▶ [STATED PROBLEM 1]:
In the Georgia ADBA show thread, why does the poster randallpits plan to enter Lucy Lu in the puppy show despite calling her "certainly not show material"? Explain in one to three sentences.
▶ [STATED PROBLEM 2]:
In the Georgia ADBA show thread, who is listed as the judge for Sunday?
▶ [STATED PROBLEM 3]:
In the Georgia ADBA show thread, write out the text from "Look forward to" up to and including "way they are.".

▶ [GIVEN PASSAGE]:
┌────────
# Georgia ADBA show!



## ::::COACH:::: (Apr 4, 2012)

Be there or be square! :thumbsup:

April 26 and 27, 2014 
Location: Bartow Saddle Club
50 Saddle Club Drive
Cartersville, GA30120

The Georgia APBTC (GA) will host 2 conformation shows and 1 weight pull on Saturday, and 1 conformation show and 1 weight pull on Sunday at the Bartow Saddle Club in Cartersville, GA. Please contact Mari 770-539-2823 or Beth 770-561-3508

Judges: 
Saturday AM - Frank Rocca
Saturday PM - Ron Wolfe
Sunday - Mary Seay


----------



## ames (Jun 6, 2010)

You going to this show and not the fun show out here? Figured since you get points and posted it here you're going to this one. I so GOOD LUCK can't wait to hear how you did!!

Sent from Petguide.com App so please excuse the typos


----------



## ::::COACH:::: (Apr 4, 2012)

I've been trying to post all the shows as they come up, just in case someone in that area wants to go!


----------



## ThaLadyPit (Oct 12, 2008)

I know Jessie (Circle M Kennels) is going with her crew. Too bad I can't make it. I got Saturday off, but Ices is nowhere near ready. Wishing everyone in attendance safe travels and the best performance.


----------



## welder (Jan 25, 2013)

on your way threw sc stop by and pick a couple of mine to take with you.lol

just have plenty of patience!!! you gonna need it.


----------



## ::::COACH:::: (Apr 4, 2012)

:woof: yeeeeees! I'd love to show off some of those fine dogs of yours welder!


----------



## rex abernathy (Nov 23, 2013)

Bringing two or three! they are good'uns! REX


----------



## ::::COACH:::: (Apr 4, 2012)

Oh my gosh Rex I want to meet!!!


----------



## welder (Jan 25, 2013)

hey coach, you gonna pull and show or just show?


----------



## ::::COACH:::: (Apr 4, 2012)

Just show. Pyra isn't ready to compete...and Lucius, well he pretty much gives me the middle finger when it comes to pulling LOL


----------



## randallpits (Oct 20, 2013)

Think I'll show Lucy Lu in the puppy show. She is certainly not show material, but I think it would be good to show, for support, of the breed. She won't know if she looses anyway, because the way I'll go on about it to her she will think she won something. Talked to some good dog men who are supposed to show up. Anyone on the forum coming be sure, and look me up. Would love to meet any of you in person.


----------



## circlemkennels (Aug 29, 2010)

I'll be there with a bunch lol... Not sure how many yet


----------



## OldFortKennels (Mar 10, 2006)

I really wanted to make this show for old times sakes but I ended up having to go to Fl.


----------



## rex abernathy (Nov 23, 2013)

Look forward to meeting and greeting, I'm bringing a couple of dogs, but I won't be showing because I'm not experienced enough, but I love to watch! My considered opinion is that every darn bulldog there will leave thinking it won! Just the way they are.


----------
└────────
▶ [DATA LISTING]:
┌────────
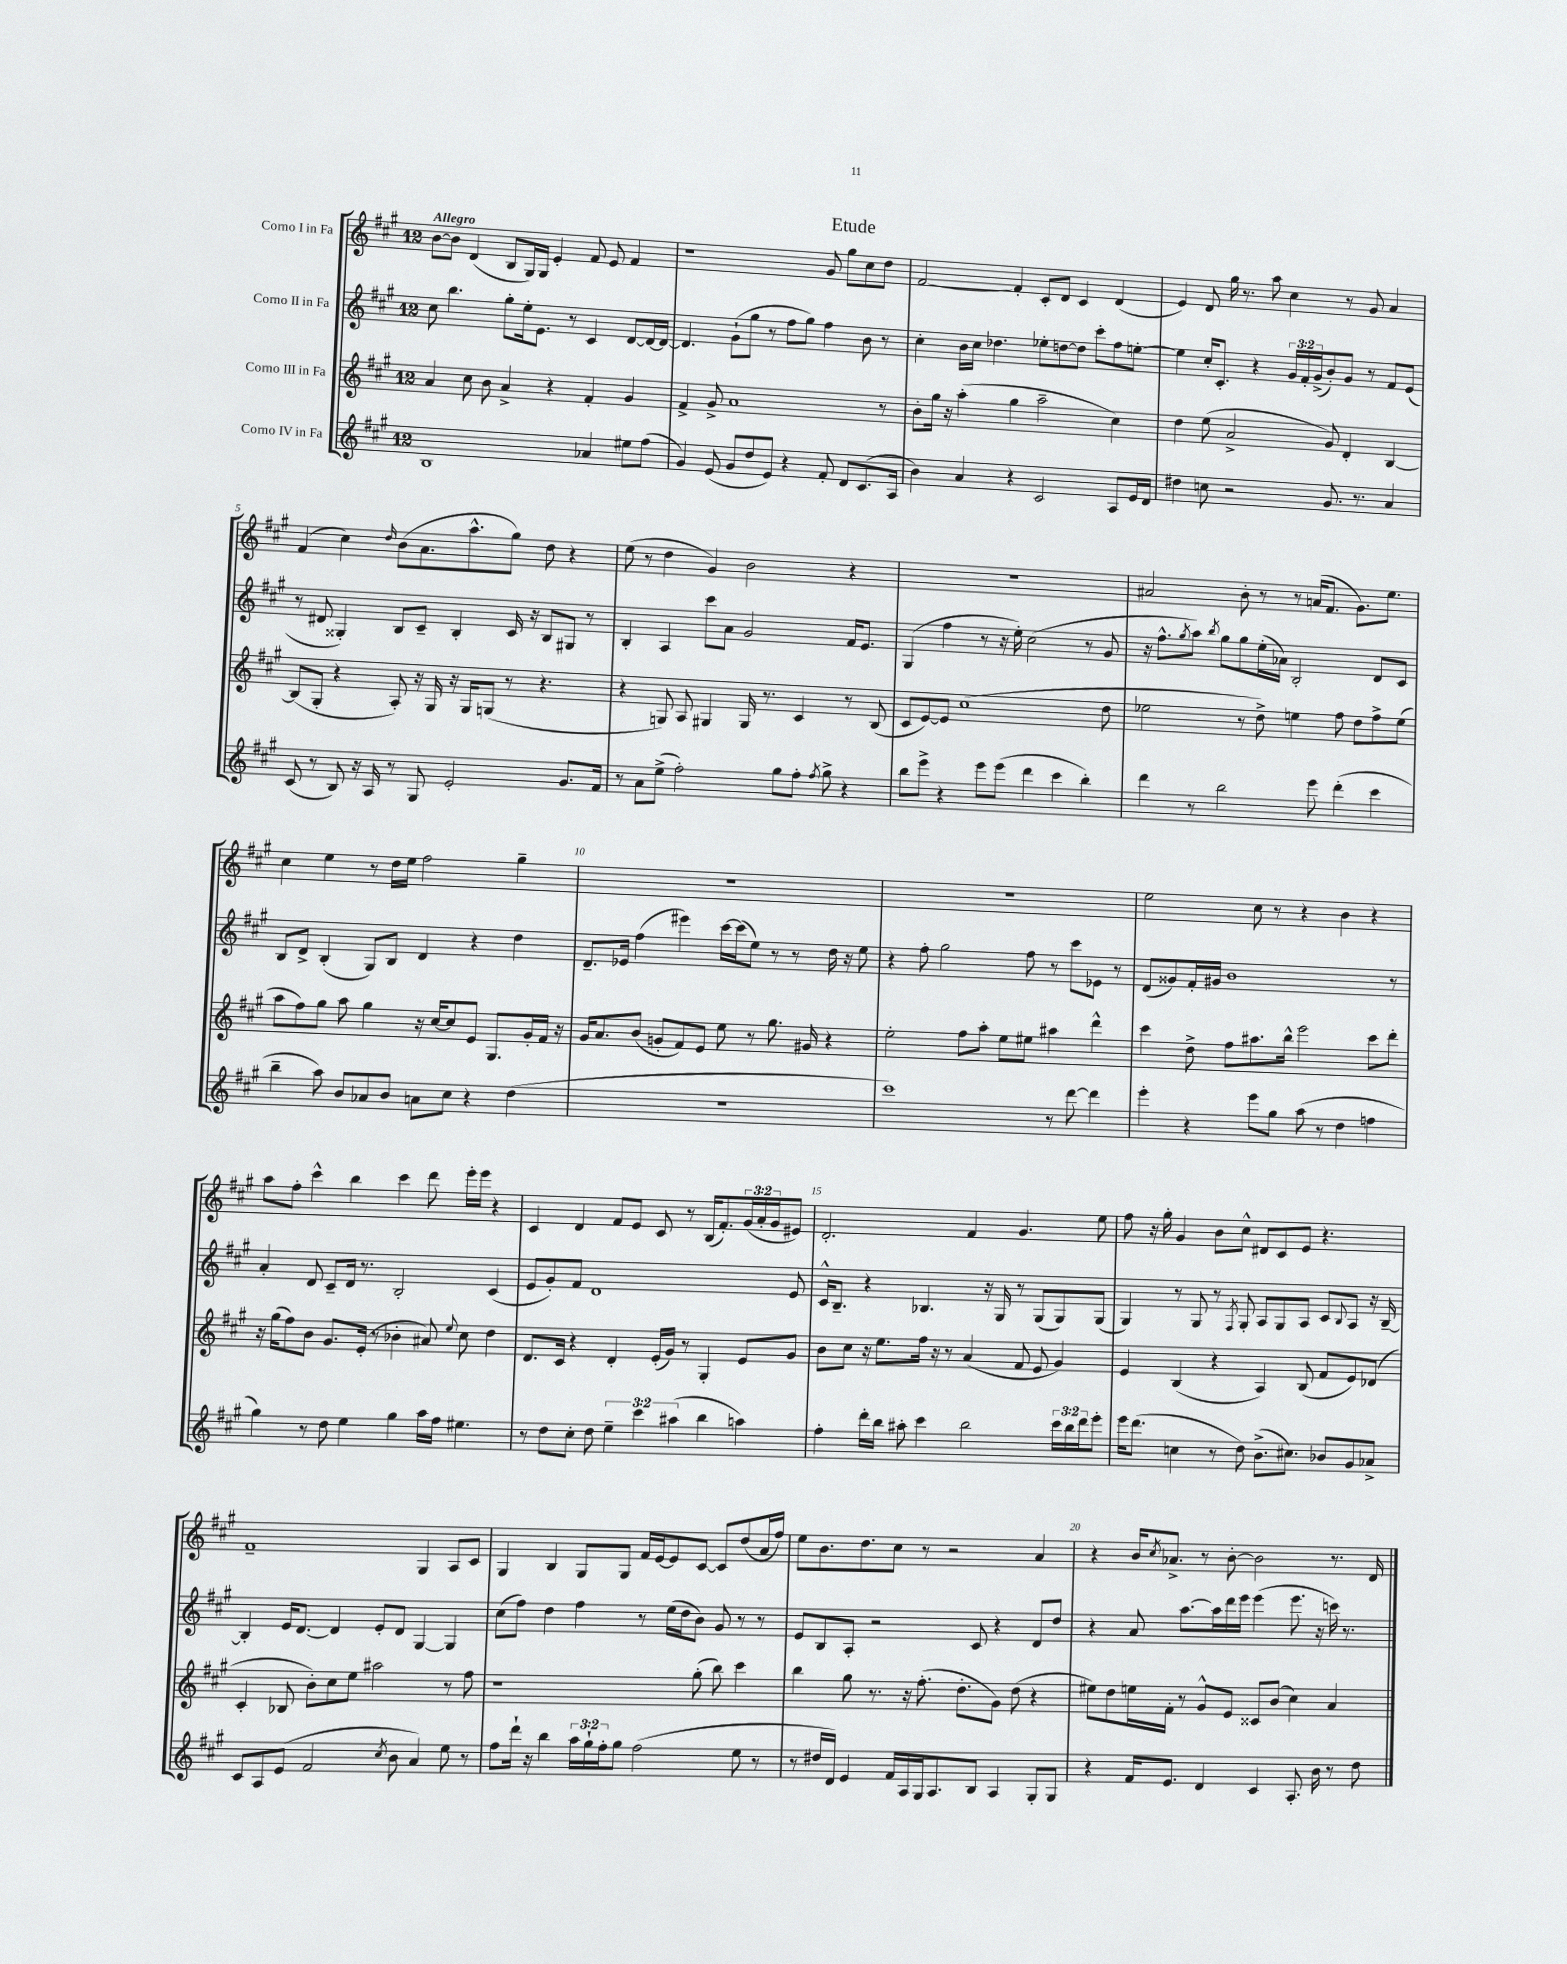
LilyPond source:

\header { title = "Etude" }
<<
\new StaffGroup <<
\new Staff = "s0" \with { instrumentName = "Corno I in Fa" } {
    \clef treble \key a \major \once \override Staff.TimeSignature.style = #'single-digit \time 12/8 \override Staff.TupletNumber.text = #tuplet-number::calc-fraction-text \tempo "Allegro"
    b'8~ b'8 d'4( b8 gis16) gis16 e'4-. fis'8 e'8 fis'4 |
    r1 gis'8 gis''8 cis''8 d''8 |
    fis'2~ fis'4-. cis'8-. d'8 cis'4 d'4( |
    e'4) d'8 gis''16 r8. a''8 cis''4 r8 gis'8 a'4 |
    fis'4( cis''4) \grace { d''16 } b'8( a'8. a''8.-^ gis''8) d''8 r4 |
    e''8( r8 d''4 gis'4) b'2 r4 |
    R1. |
    ais'2 b'8-. r8 r8 a'16( fis'8. gis'8.) e''8. |
    cis''4 e''4 r8 d''16 e''16 fis''2 gis''4-- |
    R1. |
    R1. |
    e''2 cis''8 r8 r4 b'4 r4 |
    a''8 fis''8-. cis'''4-^ b''4 cis'''4 d'''8 e'''16-. e'''16 r4 |
    cis'4 d'4 fis'8 e'8 cis'8 r8 b16( fis'8.-.) \tuplet 3/2 { gis'16( a'16-. gis'16 } eis'8) |
    d'2.-. fis'4 gis'4. e''8 |
    fis''8 r16 gis''16-. gis'4 b'8 cis''8-^ dis'8 cis'8 e'8 r4. |
    fis'1-- gis4 a8 cis'8 |
    gis4 b4 gis8 gis8 fis'16 e'16~ e'8 cis'8~ cis'8 d''8( a'16 fis''16) |
    e''8 b'8. d''8. cis''8 r8 r2 a'4 |
    r4 b'16 \acciaccatura { cis''8 } aes'8.-> r8 b'8~-. b'2 r8. d'16 \bar "|." |
}
\new Staff = "s1" \with { instrumentName = "Corno II in Fa" } {
    \clef treble \key a \major \once \override Staff.TimeSignature.style = #'single-digit \time 12/8 \override Staff.TupletNumber.text = #tuplet-number::calc-fraction-text
    cis''8 b''4. gis''8-. e''16-. e'8. r8 cis'4 d'8~ d'16~ d'16~ |
    d'4. gis'8-!( gis''8 r8 fis''8 gis''8) fis''4 b'8 r8 |
    cis''4-. b'16 cis''16 des''4. ees''8-. d''8~ d''8 cis'''8-. fis''8 e''8~-. |
    e''4 cis''16-. cis'8.-. r4 \tuplet 3/2 { gis'16 fis'16-. gis'16->( } b'8-.) gis'8 r8 fis'8 e'8( |
    r8 dis'8 gisis4-.) b8 cis'8-- b4-. cis'16 r16 b8 gis8 r8 |
    b4-. a4 cis'''8 a'8 gis'2 fis'16 e'8. |
    gis4( fis''4 r8 r16 e''16-.) cis''2( r8 gis'8 |
    r16 fis''8.-^ \acciaccatura { gis''8 } a''8) \acciaccatura { b''8 } gis''8 gis''8 e''16-.( aes'16) b2-. d'8 cis'8 |
    b8 d'8-> b4-.( gis8) b8 d'4 r4 d''4 |
    d'8.-- ees'16 fis''4( eis'''4) cis'''16~ cis'''16( e''8) r8 r8 d''16 r16 e''8 |
    r4 fis''8-. gis''2 fis''8 r8 cis'''8 ees'8 r8 |
    d'8( gisis'8) fis'16-. gis'16 b'1 r8 |
    a'4-. d'8 cis'8-- d'16 r8. b2-. cis'4( |
    e'8 gis'8-.) fis'8 d'1 e'8 |
    cis'16-^ b8.-- r4 bes4. r16 gis16 r8 gis8( gis8) gis8( |
    gis4) r8 gis8 r8 \acciaccatura { fis8 } gis8-. a8 gis8 a8 cis'8 \appoggiatura { b8 } a8 r16 b16~-- |
    b4-. e'16 d'8.~ d'4 e'8-. d'8 gis4~ gis4 |
    cis''8( fis''8) d''4 fis''4 r8 e''16( d''16 b'8) gis'8 r8 r8 |
    e'8 b8 a8-. r2 cis'8 r4 d'8 d''8 |
    r4 a'8 a''8.~ a''16 d'''16 e'''16 e'''4( e'''8. r16 c'''16) r8. \bar "|." |
}
\new Staff = "s2" \with { instrumentName = "Corno III in Fa" } {
    \clef treble \key a \major \once \override Staff.TimeSignature.style = #'single-digit \time 12/8
    a'4 cis''8 b'8 a'4-> r4 fis'4-. gis'4 |
    fis'4-> gis'8-> a'1 r8 |
    b'8-. gis''16 r16 a''4-.( gis''4 a''2-- cis''4) |
    d''4 e''8( a'2-> gis'8) d'4-. b4~ |
    b8( gis8-. r4 a8-.) r16 gis16 r16 gis16 g8( r8 r4. |
    r4 g8) a8 gis4 gis16 r8. cis'4 r8 b8( |
    cis'8 e'8~) e'8 cis''1( d''8 |
    ees''2 r8 d''8->) e''4 fis''8 d''8 fis''8-> e''8( |
    a''8 fis''8) gis''8 a''8 gis''4 r16 cis''16~ cis''8 e'8 gis8. gis'16-. fis'16 r16 |
    gis'16 a'8. b'8( g'8-. fis'8) e'8 e''8 r8 gis''8. gis'16 r4 |
    e''2-. fis''8 a''8-. e''8 eis''8 ais''4 d'''4-^ |
    cis'''4 d''8-> fis''8 ais''8. b''16-^ e'''2 cis'''8 d'''8-. |
    r16 gis''16( fis''8) b'8 gis'8. e'16-.( r8 bes'4-. ais'8) \appoggiatura { e''8 } cis''8 d''4 |
    d'8. cis'16 r4 d'4-. e'16-.( gis'16) r8 gis4-. e'8 gis'8 |
    b'8 cis''8 r16 e''8. fis''16 r16 r8 a'4( fis'8 e'8 gis'4) |
    e'4 b4( r4 a4) b8( fis'8 e'8) des'8( |
    cis'4-. bes8 b'8-.) cis''8 e''8 ais''2 r8 fis''8 |
    r1 gis''8-.( b''8) cis'''4 |
    b''4 gis''8 r8. r16 fis''8.-.( d''8.-. gis'8) d''8( r4 |
    eis''8) d''8 e''16 fis'16-. r8 gis'8-^ e'8 cisis'8 b'8( cis''4) a'4 \bar "|." |
}
\new Staff = "s3" \with { instrumentName = "Corno IV in Fa" } {
    \clef treble \key a \major \once \override Staff.TimeSignature.style = #'single-digit \time 12/8 \override Staff.TupletNumber.text = #tuplet-number::calc-fraction-text
    b1 aes'4 eis''8 fis''8( |
    gis'4) e'8( gis'8 d''8 e'8) r4 fis'8-. d'8 cis'8.( a16 |
    b'4) a'4 r4 cis'2 a8 e'16 d'16 |
    dis''4 c''8 r2 gis'8. r8. a'4 |
    cis'8( r8 b8) r16 a16 r8 gis8 e'2-. gis'8. fis'16 |
    r8 a'8 e''8->( fis''2-.) gis''8 fis''8-. \acciaccatura { fis''8 } gis''8-> r4 |
    b''8 e'''8-> r4 e'''8 e'''8( d'''4 cis'''4 b''4-.) |
    d'''4 r8 b''2 e'''8 d'''4-.( cis'''4 |
    b''4-- a''8) b'8 aes'8 b'8 a'8 cis''8 r4 d''4( |
    R1. |
    cis'''1) r8 d'''8~ d'''4 |
    e'''4-. r4 e'''8 gis''8 a''8( r8 d''4 f''4 |
    gis''4) r8 d''8 e''4 gis''4 a''16 fis''16 eis''4. |
    r8 d''8 cis''8-. d''8 \tuplet 3/2 { e''4-- cis'''4 ais''4( } b''4 a''4) |
    fis''4-. d'''16-. b''16 ais''8-. cis'''4 b''2 \tuplet 3/2 { cis'''16 b''16 d'''16 } e'''8-. |
    e'''16 d'''8.( c''4 r8 d''8) b'8.->( cis''8.) bes'8 gis'8 aes'8-> |
    cis'8 a8 e'8( fis'2 \acciaccatura { cis''8 } b'8 a'4) e''8 r8 |
    fis''8 d'''16-! r16 b''4 \tuplet 3/2 { a''16 gis''16-! fis''16-. } gis''8 fis''2( e''8 r8 |
    r8 dis''16 d'16) e'4 fis'16 a16 gis16 a8. b8 a4 gis8-. gis8 |
    r4 fis'16 e'8. d'4 cis'4 a8.-. b'16 r8 d''8 \bar "|." |
}
>>
>>
\layout { \context { \Score \override BarNumber.break-visibility = ##(#f #t #t) barNumberVisibility = #(every-nth-bar-number-visible 5) } }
└────────
▶ [RESULT 1]:
Randallpits thinks showing her would be good for the breed, as a way of supporting it. Randallpits is also not worried about a loss, because Lucy Lu won't know if she loses; she will be praised so much that she will think she won something.

▶ [RESULT 2]:
Mary Seay.

▶ [RESULT 3]:
Look forward to meeting and greeting, I'm bringing a couple of dogs, but I won't be showing because I'm not experienced enough, but I love to watch! My considered opinion is that every darn bulldog there will leave thinking it won! Just the way they are.